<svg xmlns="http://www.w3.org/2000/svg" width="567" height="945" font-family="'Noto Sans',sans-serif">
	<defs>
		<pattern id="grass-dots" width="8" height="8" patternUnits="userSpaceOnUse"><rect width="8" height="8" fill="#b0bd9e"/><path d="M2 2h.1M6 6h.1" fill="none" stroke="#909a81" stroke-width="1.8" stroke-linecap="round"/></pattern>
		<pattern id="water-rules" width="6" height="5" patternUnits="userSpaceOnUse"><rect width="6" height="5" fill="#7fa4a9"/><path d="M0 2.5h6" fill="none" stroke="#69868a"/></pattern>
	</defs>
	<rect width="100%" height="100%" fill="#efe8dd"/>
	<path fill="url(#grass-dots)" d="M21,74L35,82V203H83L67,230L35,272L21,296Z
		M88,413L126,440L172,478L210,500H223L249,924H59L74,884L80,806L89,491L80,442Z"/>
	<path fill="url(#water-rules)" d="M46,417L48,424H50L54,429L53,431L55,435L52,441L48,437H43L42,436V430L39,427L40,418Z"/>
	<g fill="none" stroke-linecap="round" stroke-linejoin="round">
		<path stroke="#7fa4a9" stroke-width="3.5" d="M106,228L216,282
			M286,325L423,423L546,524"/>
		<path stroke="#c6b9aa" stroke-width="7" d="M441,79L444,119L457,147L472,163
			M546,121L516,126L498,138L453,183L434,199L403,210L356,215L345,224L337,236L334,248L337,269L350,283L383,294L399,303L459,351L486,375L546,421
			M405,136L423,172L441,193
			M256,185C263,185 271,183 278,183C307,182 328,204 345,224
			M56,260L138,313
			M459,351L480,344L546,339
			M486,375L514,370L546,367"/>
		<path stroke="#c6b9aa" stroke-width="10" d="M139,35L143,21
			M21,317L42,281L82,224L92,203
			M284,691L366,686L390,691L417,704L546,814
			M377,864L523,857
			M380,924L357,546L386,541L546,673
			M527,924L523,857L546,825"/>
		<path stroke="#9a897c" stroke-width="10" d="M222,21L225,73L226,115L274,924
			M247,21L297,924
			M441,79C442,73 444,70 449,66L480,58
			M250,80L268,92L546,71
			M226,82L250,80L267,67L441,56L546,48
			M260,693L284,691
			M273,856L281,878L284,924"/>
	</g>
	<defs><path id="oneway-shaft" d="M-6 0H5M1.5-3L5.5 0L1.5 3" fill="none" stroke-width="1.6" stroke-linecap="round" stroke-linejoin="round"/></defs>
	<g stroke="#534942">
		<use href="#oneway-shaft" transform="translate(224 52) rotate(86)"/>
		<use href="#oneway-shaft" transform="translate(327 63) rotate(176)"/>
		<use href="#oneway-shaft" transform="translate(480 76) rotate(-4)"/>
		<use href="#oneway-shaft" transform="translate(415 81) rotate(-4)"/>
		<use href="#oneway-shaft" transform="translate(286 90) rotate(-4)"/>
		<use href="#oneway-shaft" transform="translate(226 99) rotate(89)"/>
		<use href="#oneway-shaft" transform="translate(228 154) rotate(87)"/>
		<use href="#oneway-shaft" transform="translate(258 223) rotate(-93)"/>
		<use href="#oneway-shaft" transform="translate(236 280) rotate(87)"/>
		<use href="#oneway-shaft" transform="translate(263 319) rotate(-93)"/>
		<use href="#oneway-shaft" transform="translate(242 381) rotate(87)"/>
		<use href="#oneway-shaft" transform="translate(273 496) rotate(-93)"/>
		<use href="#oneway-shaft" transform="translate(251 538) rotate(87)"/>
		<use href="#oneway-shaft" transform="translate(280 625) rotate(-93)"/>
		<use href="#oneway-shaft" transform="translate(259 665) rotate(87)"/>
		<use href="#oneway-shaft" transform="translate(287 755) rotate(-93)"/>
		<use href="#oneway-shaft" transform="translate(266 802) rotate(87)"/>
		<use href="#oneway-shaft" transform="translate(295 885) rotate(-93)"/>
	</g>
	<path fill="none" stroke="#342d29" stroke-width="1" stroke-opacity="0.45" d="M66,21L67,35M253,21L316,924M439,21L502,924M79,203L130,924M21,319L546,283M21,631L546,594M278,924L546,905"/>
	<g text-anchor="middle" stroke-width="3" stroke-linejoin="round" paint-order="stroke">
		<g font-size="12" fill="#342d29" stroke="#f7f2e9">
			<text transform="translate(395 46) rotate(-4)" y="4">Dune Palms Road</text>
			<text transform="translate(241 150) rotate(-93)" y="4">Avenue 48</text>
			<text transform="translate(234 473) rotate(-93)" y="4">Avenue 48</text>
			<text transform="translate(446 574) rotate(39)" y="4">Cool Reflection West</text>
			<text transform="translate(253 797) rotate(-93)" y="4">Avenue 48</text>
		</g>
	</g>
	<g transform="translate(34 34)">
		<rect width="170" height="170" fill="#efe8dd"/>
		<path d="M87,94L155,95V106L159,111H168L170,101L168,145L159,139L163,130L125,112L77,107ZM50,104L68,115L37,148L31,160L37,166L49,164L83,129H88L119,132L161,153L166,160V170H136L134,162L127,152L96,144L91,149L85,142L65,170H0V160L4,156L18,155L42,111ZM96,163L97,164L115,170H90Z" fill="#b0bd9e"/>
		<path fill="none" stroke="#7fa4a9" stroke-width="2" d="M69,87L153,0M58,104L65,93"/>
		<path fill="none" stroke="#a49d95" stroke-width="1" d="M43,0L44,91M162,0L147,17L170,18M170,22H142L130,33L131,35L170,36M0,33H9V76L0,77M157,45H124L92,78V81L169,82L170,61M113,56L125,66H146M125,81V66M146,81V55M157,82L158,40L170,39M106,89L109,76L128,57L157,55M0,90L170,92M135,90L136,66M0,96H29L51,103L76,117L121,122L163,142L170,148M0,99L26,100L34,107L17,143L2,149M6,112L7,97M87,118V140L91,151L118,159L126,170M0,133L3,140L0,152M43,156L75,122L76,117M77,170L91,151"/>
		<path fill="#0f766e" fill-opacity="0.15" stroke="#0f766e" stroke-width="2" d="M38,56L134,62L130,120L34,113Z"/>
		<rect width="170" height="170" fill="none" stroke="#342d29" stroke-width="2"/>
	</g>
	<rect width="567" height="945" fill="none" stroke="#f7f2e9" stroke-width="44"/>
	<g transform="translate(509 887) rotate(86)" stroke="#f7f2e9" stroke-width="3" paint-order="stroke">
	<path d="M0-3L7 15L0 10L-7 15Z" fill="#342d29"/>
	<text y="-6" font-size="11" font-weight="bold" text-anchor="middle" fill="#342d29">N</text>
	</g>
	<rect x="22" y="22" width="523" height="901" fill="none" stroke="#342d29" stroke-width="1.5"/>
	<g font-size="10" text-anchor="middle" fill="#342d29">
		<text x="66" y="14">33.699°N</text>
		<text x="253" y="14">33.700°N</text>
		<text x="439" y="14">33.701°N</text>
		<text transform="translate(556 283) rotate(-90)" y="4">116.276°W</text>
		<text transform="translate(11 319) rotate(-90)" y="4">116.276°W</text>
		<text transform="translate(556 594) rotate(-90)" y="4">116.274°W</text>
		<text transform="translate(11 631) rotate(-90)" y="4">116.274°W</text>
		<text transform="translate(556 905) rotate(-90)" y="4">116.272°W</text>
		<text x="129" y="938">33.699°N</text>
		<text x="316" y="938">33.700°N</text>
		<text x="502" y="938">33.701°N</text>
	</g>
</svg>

• AIM OF THE EXERCISE:
Each entry above needs to be retyped exactly.

• SOLUTION TO THIS PROBLEM:
<svg xmlns="http://www.w3.org/2000/svg" width="567" height="945" font-family="'Noto Sans',sans-serif">
	<defs>
		<pattern id="grass-dots" width="8" height="8" patternUnits="userSpaceOnUse"><rect width="8" height="8" fill="#b0bd9e"/><path d="M2 2h.1M6 6h.1" fill="none" stroke="#909a81" stroke-width="1.8" stroke-linecap="round"/></pattern>
		<pattern id="water-rules" width="6" height="5" patternUnits="userSpaceOnUse"><rect width="6" height="5" fill="#7fa4a9"/><path d="M0 2.5h6" fill="none" stroke="#69868a"/></pattern>
	</defs>
	<rect width="100%" height="100%" fill="#efe8dd"/>
	<path fill="url(#grass-dots)" d="M21,74L35,82V203H83L67,230L35,272L21,296Z
		M88,413L126,440L172,478L210,500H223L249,924H59L74,884L80,806L89,491L80,442Z"/>
	<path fill="url(#water-rules)" d="M46,417L48,424H50L54,429L53,431L55,435L52,441L48,437H43L42,436V430L39,427L40,418Z"/>
	<g fill="none" stroke-linecap="round" stroke-linejoin="round">
		<path stroke="#7fa4a9" stroke-width="3.5" d="M106,228L216,282
			M286,325L423,423L546,524"/>
		<path stroke="#c6b9aa" stroke-width="7" d="M441,79L444,119L457,147L472,163
			M546,121L516,126L498,138L453,183L434,199L403,210L356,215L345,224L337,236L334,248L337,269L350,283L383,294L399,303L459,351L486,375L546,421
			M405,136L423,172L441,193
			M256,185C263,185 271,183 278,183C307,182 328,204 345,224
			M56,260L138,313
			M459,351L480,344L546,339
			M486,375L514,370L546,367"/>
		<path stroke="#c6b9aa" stroke-width="10" d="M139,35L143,21
			M21,317L42,281L82,224L92,203
			M284,691L366,686L390,691L417,704L546,814
			M377,864L523,857
			M380,924L357,546L386,541L546,673
			M527,924L523,857L546,825"/>
		<path stroke="#9a897c" stroke-width="10" d="M222,21L225,73L226,115L274,924
			M247,21L297,924
			M441,79C442,73 444,70 449,66L480,58
			M250,80L268,92L546,71
			M226,82L250,80L267,67L441,56L546,48
			M260,693L284,691
			M273,856L281,878L284,924"/>
	</g>
	<defs><path id="oneway-shaft" d="M-6 0H5M1.5-3L5.5 0L1.5 3" fill="none" stroke-width="1.6" stroke-linecap="round" stroke-linejoin="round"/></defs>
	<g stroke="#534942">
		<use href="#oneway-shaft" transform="translate(224 52) rotate(86)"/>
		<use href="#oneway-shaft" transform="translate(327 63) rotate(176)"/>
		<use href="#oneway-shaft" transform="translate(480 76) rotate(-4)"/>
		<use href="#oneway-shaft" transform="translate(415 81) rotate(-4)"/>
		<use href="#oneway-shaft" transform="translate(286 90) rotate(-4)"/>
		<use href="#oneway-shaft" transform="translate(226 99) rotate(89)"/>
		<use href="#oneway-shaft" transform="translate(228 154) rotate(87)"/>
		<use href="#oneway-shaft" transform="translate(258 223) rotate(-93)"/>
		<use href="#oneway-shaft" transform="translate(236 280) rotate(87)"/>
		<use href="#oneway-shaft" transform="translate(263 319) rotate(-93)"/>
		<use href="#oneway-shaft" transform="translate(242 381) rotate(87)"/>
		<use href="#oneway-shaft" transform="translate(273 496) rotate(-93)"/>
		<use href="#oneway-shaft" transform="translate(251 538) rotate(87)"/>
		<use href="#oneway-shaft" transform="translate(280 625) rotate(-93)"/>
		<use href="#oneway-shaft" transform="translate(259 665) rotate(87)"/>
		<use href="#oneway-shaft" transform="translate(287 755) rotate(-93)"/>
		<use href="#oneway-shaft" transform="translate(266 802) rotate(87)"/>
		<use href="#oneway-shaft" transform="translate(295 885) rotate(-93)"/>
	</g>
	<path fill="none" stroke="#342d29" stroke-width="1" stroke-opacity="0.45" d="M66,21L67,35M253,21L316,924M439,21L502,924M79,203L130,924M21,319L546,283M21,631L546,594M278,924L546,905"/>
	<g text-anchor="middle" stroke-width="3" stroke-linejoin="round" paint-order="stroke">
		<g font-size="12" fill="#342d29" stroke="#f7f2e9">
			<text transform="translate(395 46) rotate(-4)" y="4">Dune Palms Road</text>
			<text transform="translate(241 150) rotate(-93)" y="4">Avenue 48</text>
			<text transform="translate(234 473) rotate(-93)" y="4">Avenue 48</text>
			<text transform="translate(446 574) rotate(39)" y="4">Cool Reflection West</text>
			<text transform="translate(253 797) rotate(-93)" y="4">Avenue 48</text>
		</g>
	</g>
	<g transform="translate(34 34)">
		<rect width="170" height="170" fill="#efe8dd"/>
		<path d="M87,94L155,95V106L159,111H168L170,101L168,145L159,139L163,130L125,112L77,107ZM50,104L68,115L37,148L31,160L37,166L49,164L83,129H88L119,132L161,153L166,160V170H136L134,162L127,152L96,144L91,149L85,142L65,170H0V160L4,156L18,155L42,111ZM96,163L97,164L115,170H90Z" fill="#b0bd9e"/>
		<path fill="none" stroke="#7fa4a9" stroke-width="2" d="M69,87L153,0M58,104L65,93"/>
		<path fill="none" stroke="#a49d95" stroke-width="1" d="M43,0L44,91M162,0L147,17L170,18M170,22H142L130,33L131,35L170,36M0,33H9V76L0,77M157,45H124L92,78V81L169,82L170,61M113,56L125,66H146M125,81V66M146,81V55M157,82L158,40L170,39M106,89L109,76L128,57L157,55M0,90L170,92M135,90L136,66M0,96H29L51,103L76,117L121,122L163,142L170,148M0,99L26,100L34,107L17,143L2,149M6,112L7,97M87,118V140L91,151L118,159L126,170M0,133L3,140L0,152M43,156L75,122L76,117M77,170L91,151"/>
		<path fill="#0f766e" fill-opacity="0.15" stroke="#0f766e" stroke-width="2" d="M38,56L134,62L130,120L34,113Z"/>
		<rect width="170" height="170" fill="none" stroke="#342d29" stroke-width="2"/>
	</g>
	<rect width="567" height="945" fill="none" stroke="#f7f2e9" stroke-width="44"/>
	<g transform="translate(509 887) rotate(86)" stroke="#f7f2e9" stroke-width="3" paint-order="stroke">
	<path d="M0-3L7 15L0 10L-7 15Z" fill="#342d29"/>
	<text y="-6" font-size="11" font-weight="bold" text-anchor="middle" fill="#342d29">N</text>
	</g>
	<rect x="22" y="22" width="523" height="901" fill="none" stroke="#342d29" stroke-width="1.5"/>
	<g font-size="10" text-anchor="middle" fill="#342d29">
		<text x="66" y="14">33.699°N</text>
		<text x="253" y="14">33.700°N</text>
		<text x="439" y="14">33.701°N</text>
		<text transform="translate(556 283) rotate(-90)" y="4">116.276°W</text>
		<text transform="translate(11 319) rotate(-90)" y="4">116.276°W</text>
		<text transform="translate(556 594) rotate(-90)" y="4">116.274°W</text>
		<text transform="translate(11 631) rotate(-90)" y="4">116.274°W</text>
		<text transform="translate(556 905) rotate(-90)" y="4">116.272°W</text>
		<text x="129" y="938">33.699°N</text>
		<text x="316" y="938">33.700°N</text>
		<text x="502" y="938">33.701°N</text>
	</g>
</svg>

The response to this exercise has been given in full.